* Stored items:
Start of Block

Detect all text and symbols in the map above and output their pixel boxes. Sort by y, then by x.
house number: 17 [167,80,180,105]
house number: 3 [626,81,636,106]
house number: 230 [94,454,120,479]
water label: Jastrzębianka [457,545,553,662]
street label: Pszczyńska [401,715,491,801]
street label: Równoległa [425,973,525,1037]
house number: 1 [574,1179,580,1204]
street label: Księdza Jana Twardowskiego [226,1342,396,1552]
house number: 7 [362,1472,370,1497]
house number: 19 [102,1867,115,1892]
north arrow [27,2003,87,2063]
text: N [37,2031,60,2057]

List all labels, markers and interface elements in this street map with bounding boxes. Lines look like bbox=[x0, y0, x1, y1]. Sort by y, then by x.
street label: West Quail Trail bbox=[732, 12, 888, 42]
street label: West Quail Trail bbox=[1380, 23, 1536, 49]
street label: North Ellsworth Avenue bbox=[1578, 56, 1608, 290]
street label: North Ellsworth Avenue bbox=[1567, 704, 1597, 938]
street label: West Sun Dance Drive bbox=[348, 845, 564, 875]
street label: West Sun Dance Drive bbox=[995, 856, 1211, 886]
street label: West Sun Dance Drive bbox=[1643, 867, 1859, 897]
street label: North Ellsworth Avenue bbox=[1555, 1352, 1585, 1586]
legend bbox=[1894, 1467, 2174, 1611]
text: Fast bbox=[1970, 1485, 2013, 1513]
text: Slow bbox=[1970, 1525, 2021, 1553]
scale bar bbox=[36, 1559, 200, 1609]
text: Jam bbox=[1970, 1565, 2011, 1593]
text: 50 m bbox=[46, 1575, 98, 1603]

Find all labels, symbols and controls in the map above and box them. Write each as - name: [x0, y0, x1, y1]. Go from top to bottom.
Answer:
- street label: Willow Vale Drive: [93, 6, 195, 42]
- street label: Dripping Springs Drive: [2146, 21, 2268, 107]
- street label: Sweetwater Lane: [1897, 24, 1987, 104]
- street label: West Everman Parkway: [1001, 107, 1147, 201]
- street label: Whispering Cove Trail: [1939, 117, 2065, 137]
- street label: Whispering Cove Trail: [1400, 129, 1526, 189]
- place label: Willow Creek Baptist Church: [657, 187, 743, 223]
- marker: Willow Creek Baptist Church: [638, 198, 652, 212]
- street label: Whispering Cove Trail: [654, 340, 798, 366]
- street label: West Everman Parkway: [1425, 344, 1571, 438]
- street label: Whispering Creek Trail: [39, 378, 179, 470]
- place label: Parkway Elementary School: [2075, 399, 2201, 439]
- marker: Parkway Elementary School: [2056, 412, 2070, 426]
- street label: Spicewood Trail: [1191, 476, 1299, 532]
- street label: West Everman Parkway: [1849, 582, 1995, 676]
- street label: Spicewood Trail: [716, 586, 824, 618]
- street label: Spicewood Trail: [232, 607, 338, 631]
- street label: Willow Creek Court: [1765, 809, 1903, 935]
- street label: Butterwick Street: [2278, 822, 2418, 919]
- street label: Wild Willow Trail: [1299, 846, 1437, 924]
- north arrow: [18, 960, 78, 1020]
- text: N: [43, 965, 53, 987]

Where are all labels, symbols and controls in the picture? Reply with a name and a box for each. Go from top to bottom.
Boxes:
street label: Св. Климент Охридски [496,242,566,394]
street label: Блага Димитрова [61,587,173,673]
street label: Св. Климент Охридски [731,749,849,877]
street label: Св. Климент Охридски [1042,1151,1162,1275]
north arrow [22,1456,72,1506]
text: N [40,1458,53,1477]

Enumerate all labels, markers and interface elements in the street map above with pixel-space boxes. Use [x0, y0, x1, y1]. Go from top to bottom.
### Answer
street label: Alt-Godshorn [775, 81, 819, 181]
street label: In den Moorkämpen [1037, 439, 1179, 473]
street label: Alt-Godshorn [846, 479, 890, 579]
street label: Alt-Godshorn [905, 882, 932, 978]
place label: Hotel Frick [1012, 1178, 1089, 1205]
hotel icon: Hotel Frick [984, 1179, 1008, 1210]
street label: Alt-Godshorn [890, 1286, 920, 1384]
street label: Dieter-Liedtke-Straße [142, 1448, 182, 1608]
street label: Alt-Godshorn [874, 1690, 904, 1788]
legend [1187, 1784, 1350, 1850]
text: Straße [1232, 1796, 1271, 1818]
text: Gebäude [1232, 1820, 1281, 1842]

End of Block

* WHAT THE TASK REQUIRES: Show a copy of each line from the records above in which the string "bottom" occurs.

* RESPONSE TO THIS TASK:
Find all labels, symbols and controls in the map above and box them. Write each as - name: [x0, y0, x1, y1]. Go from top to bottom.
Where are all labels, symbols and controls in the picture? Reply with a name and a box for each. Go from top to bottom.
Enumerate all labels, markers and interface elements in the street map above with pixel-space boxes. Use [x0, y0, x1, y1]. Go from top to bottom.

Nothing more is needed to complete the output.